◆ **WHAT YOU HAVE TO DO**: Transcribe the records that follow. Keep every word exactly, and drop the pictures.

◆ **INPUT**:
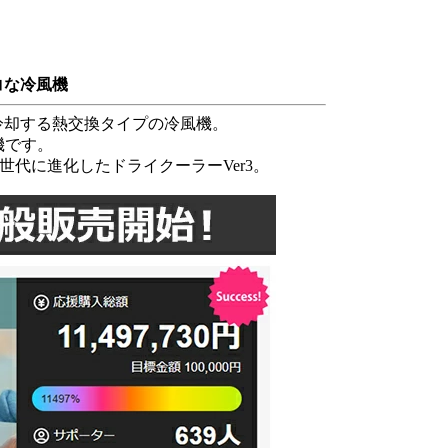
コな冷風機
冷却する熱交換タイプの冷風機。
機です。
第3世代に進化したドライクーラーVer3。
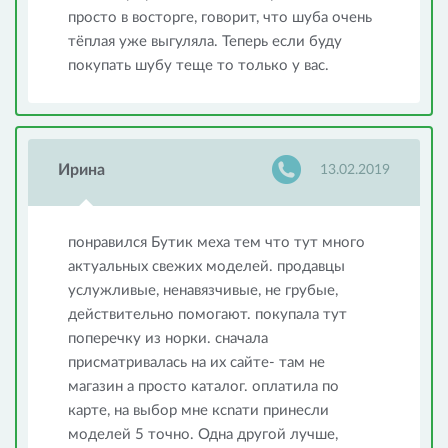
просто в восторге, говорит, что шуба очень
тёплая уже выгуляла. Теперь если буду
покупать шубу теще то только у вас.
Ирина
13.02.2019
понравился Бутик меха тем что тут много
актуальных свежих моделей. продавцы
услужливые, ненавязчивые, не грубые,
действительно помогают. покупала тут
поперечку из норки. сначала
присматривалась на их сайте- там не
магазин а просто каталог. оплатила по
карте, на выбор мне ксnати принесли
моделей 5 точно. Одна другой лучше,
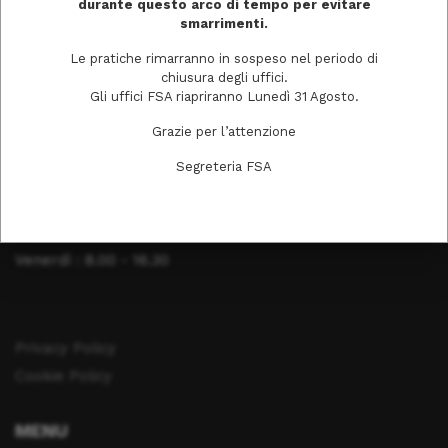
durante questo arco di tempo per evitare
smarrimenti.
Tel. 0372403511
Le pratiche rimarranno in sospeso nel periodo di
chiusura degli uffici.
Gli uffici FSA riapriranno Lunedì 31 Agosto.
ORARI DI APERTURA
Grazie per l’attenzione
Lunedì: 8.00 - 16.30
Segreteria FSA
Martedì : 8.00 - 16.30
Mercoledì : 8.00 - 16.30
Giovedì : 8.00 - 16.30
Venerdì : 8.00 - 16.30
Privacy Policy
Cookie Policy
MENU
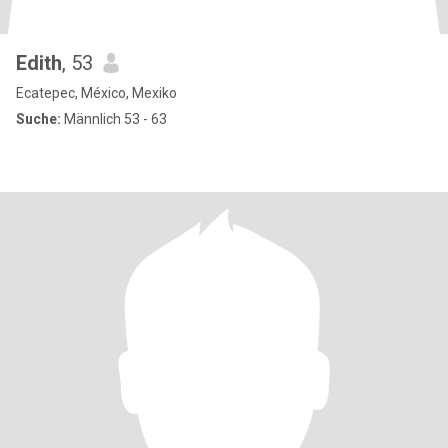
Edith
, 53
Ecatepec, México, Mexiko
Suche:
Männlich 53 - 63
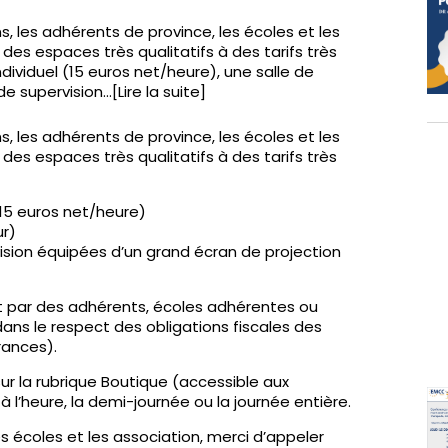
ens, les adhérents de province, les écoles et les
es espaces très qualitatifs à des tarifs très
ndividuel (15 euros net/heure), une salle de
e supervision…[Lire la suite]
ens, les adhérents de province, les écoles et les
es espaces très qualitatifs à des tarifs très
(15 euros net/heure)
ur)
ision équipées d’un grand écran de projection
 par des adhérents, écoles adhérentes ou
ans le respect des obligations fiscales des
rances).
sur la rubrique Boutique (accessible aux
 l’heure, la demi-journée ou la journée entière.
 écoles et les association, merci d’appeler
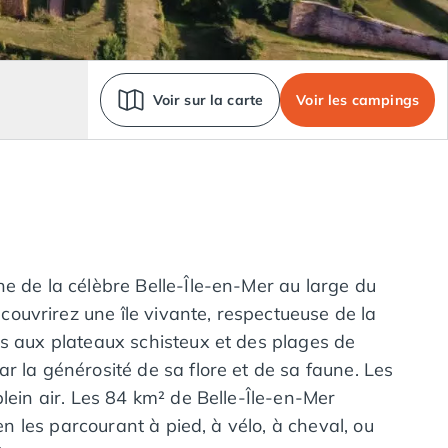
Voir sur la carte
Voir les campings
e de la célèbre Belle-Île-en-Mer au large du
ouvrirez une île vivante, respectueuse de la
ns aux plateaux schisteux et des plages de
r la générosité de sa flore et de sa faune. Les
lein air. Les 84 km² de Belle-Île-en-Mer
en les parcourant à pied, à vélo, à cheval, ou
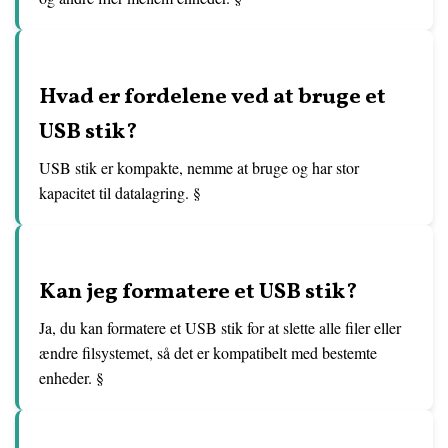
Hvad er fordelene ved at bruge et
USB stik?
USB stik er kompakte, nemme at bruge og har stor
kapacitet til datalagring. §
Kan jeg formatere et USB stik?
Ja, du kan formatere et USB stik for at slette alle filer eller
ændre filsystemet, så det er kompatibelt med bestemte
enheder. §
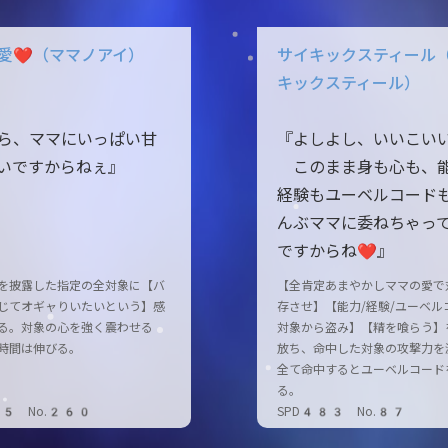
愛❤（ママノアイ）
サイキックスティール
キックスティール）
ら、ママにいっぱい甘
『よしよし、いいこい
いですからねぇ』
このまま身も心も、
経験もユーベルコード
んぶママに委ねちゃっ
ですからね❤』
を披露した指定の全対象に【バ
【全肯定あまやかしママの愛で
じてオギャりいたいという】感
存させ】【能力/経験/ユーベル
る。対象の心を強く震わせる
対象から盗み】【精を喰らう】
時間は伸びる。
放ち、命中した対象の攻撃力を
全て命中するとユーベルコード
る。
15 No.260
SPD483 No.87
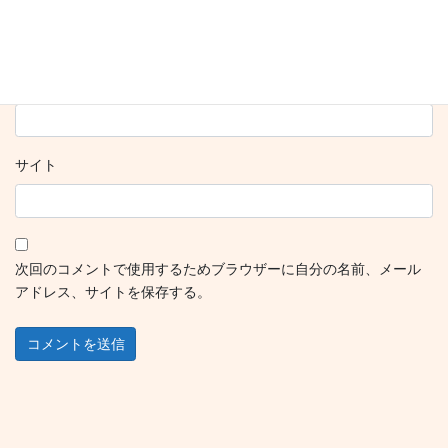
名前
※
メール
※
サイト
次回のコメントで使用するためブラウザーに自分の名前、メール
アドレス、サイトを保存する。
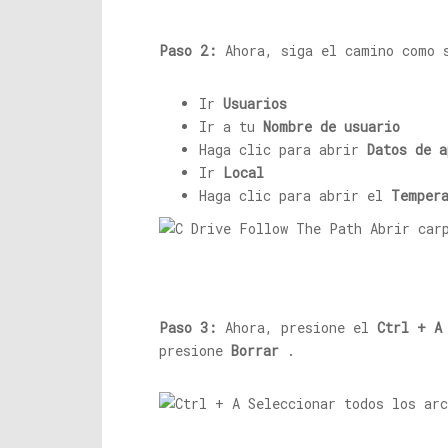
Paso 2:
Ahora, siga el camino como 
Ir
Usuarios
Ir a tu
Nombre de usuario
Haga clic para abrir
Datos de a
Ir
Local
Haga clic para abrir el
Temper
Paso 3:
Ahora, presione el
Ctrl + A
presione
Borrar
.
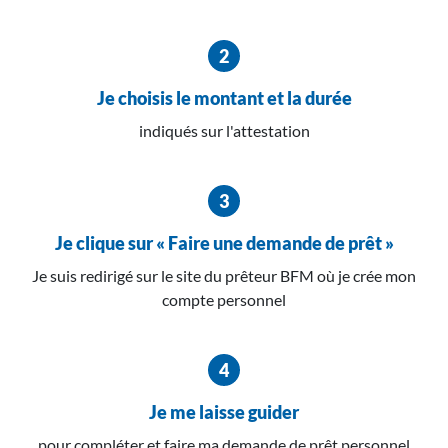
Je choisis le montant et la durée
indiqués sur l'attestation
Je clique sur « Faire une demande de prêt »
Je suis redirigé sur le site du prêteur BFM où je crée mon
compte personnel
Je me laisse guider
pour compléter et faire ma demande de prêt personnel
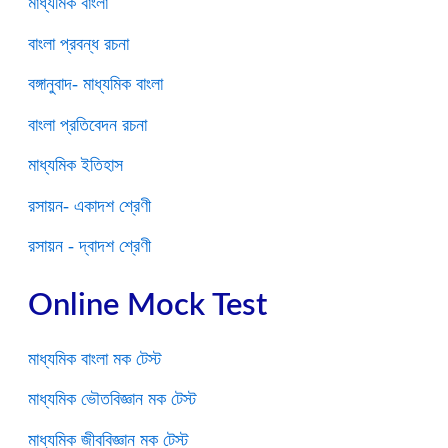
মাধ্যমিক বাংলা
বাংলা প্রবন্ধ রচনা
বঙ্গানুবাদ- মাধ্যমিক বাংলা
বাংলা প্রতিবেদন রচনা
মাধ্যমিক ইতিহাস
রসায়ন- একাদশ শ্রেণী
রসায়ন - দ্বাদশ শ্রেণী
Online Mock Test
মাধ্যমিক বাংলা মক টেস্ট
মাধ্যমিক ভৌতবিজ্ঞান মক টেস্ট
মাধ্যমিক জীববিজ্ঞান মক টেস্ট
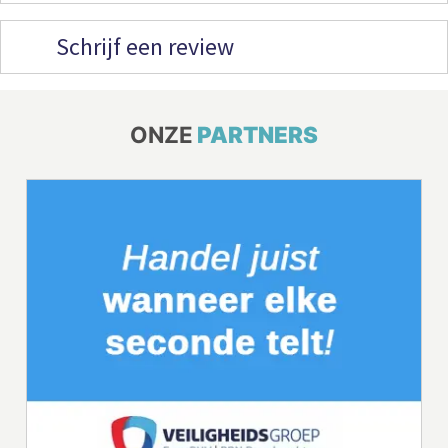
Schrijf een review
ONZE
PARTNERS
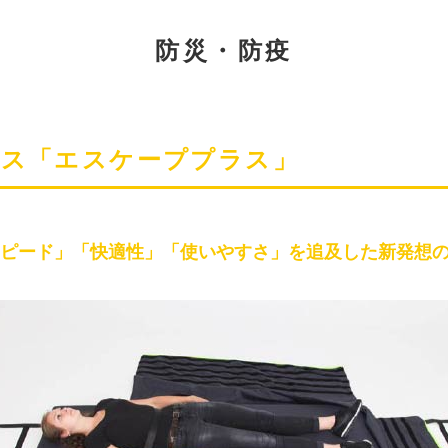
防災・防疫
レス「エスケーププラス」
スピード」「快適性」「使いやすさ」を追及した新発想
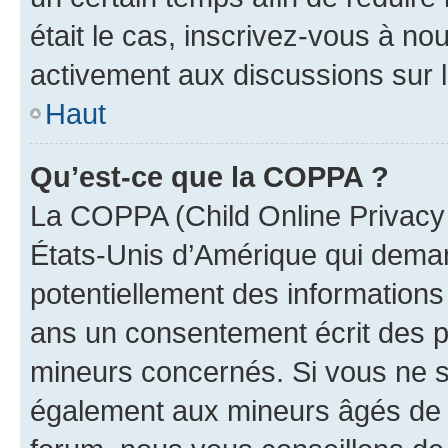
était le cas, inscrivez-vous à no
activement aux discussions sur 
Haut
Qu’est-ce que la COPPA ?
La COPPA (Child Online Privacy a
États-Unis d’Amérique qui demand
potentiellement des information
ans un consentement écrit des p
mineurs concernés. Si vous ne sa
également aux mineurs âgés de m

◆ **EXERCISE RESPONSE**:
コな冷風機
冷却する熱交換タイプの冷風機。
機です。
第3世代に進化したドライクーラーVer3。
просто в восторге, говорит, что шуба очень
тёплая уже выгуляла. Теперь если буду
покупать шубу теще то только у вас.
Ирина
13.02.2019
понравился Бутик меха тем что тут много
актуальных свежих моделей. продавцы
услужливые, ненавязчивые, не грубые,
действительно помогают. покупала тут
поперечку из норки. сначала
присматривалась на их сайте- там не
магазин а просто каталог. оплатила по
карте, на выбор мне ксnати принесли
моделей 5 точно. Одна другой лучше,
durante questo arco di tempo per evitare
smarrimenti.
Tel. 0372403511
Le pratiche rimarranno in sospeso nel periodo di
chiusura degli uffici.
Gli uffici FSA riapriranno Lunedì 31 Agosto.
ORARI DI APERTURA
Grazie per l’attenzione
Lunedì: 8.00 - 16.30
Segreteria FSA
Martedì : 8.00 - 16.30
Mercoledì : 8.00 - 16.30
Giovedì : 8.00 - 16.30
Venerdì : 8.00 - 16.30
Privacy Policy
Cookie Policy
MENU
Edith
, 53
Ecatepec, México, Mexiko
Suche:
Männlich 53 - 63
ens, les adhérents de province, les écoles et les
es espaces très qualitatifs à des tarifs très
ndividuel (15 euros net/heure), une salle de
e supervision…[Lire la suite]
ens, les adhérents de province, les écoles et les
es espaces très qualitatifs à des tarifs très
(15 euros net/heure)
ur)
ision équipées d’un grand écran de projection
 par des adhérents, écoles adhérentes ou
ans le respect des obligations fiscales des
rances).
sur la rubrique Boutique (accessible aux
 l’heure, la demi-journée ou la journée entière.
 écoles et les association, merci d’appeler
Voir sur la carte
Voir les campings
e de la célèbre Belle-Île-en-Mer au large du
ouvrirez une île vivante, respectueuse de la
ns aux plateaux schisteux et des plages de
r la générosité de sa flore et de sa faune. Les
lein air. Les 84 km² de Belle-Île-en-Mer
en les parcourant à pied, à vélo, à cheval, ou
Hvad er fordelene ved at bruge et
USB stik?
USB stik er kompakte, nemme at bruge og har stor
kapacitet til datalagring. §
Kan jeg formatere et USB stik?
Ja, du kan formatere et USB stik for at slette alle filer eller
ændre filsystemet, så det er kompatibelt med bestemte
enheder. §
愛❤（ママノアイ）
サイキックスティール
キックスティール）
ら、ママにいっぱい甘
『よしよし、いいこい
いですからねぇ』
このまま身も心も、
経験もユーベルコード
んぶママに委ねちゃっ
ですからね❤』
を披露した指定の全対象に【バ
【全肯定あまやかしママの愛で
じてオギャりいたいという】感
存させ】【能力/経験/ユーベル
る。対象の心を強く震わせる
対象から盗み】【精を喰らう】
時間は伸びる。
放ち、命中した対象の攻撃力を
全て命中するとユーベルコード
る。
15 No.260
SPD483 No.87
名前
※
メール
※
サイト
次回のコメントで使用するためブラウザーに自分の名前、メール
アドレス、サイトを保存する。
Paso 2:
Ahora, siga el camino como 
Ir
Usuarios
Ir a tu
Nombre de usuario
Haga clic para abrir
Datos de a
Ir
Local
Haga clic para abrir el
Temper
Paso 3:
Ahora, presione el
Ctrl + A
presione
Borrar
.
Je choisis le montant et la durée
indiqués sur l'attestation
Je clique sur « Faire une demande de prêt »
Je suis redirigé sur le site du prêteur BFM où je crée mon
compte personnel
Je me laisse guider
pour compléter et faire ma demande de prêt personnel
মাধ্যমিক বাংলা
বাংলা প্রবন্ধ রচনা
বঙ্গানুবাদ- মাধ্যমিক বাংলা
বাংলা প্রতিবেদন রচনা
মাধ্যমিক ইতিহাস
রসায়ন- একাদশ শ্রেণী
রসায়ন - দ্বাদশ শ্রেণী
Online Mock Test
মাধ্যমিক বাংলা মক টেস্ট
মাধ্যমিক ভৌতবিজ্ঞান মক টেস্ট
মাধ্যমিক জীববিজ্ঞান মক টেস্ট
Schrijf een review
ONZE
PARTNERS
防災・防疫
レス「エスケーププラス」
スピード」「快適性」「使いやすさ」を追及した新発想
était le cas, inscrivez-vous à no
activement aux discussions sur 
Haut
Qu’est-ce que la COPPA ?
La COPPA (Child Online Privacy a
États-Unis d’Amérique qui demand
potentiellement des information
ans un consentement écrit des p
mineurs concernés. Si vous ne sa
également aux mineurs âgés de m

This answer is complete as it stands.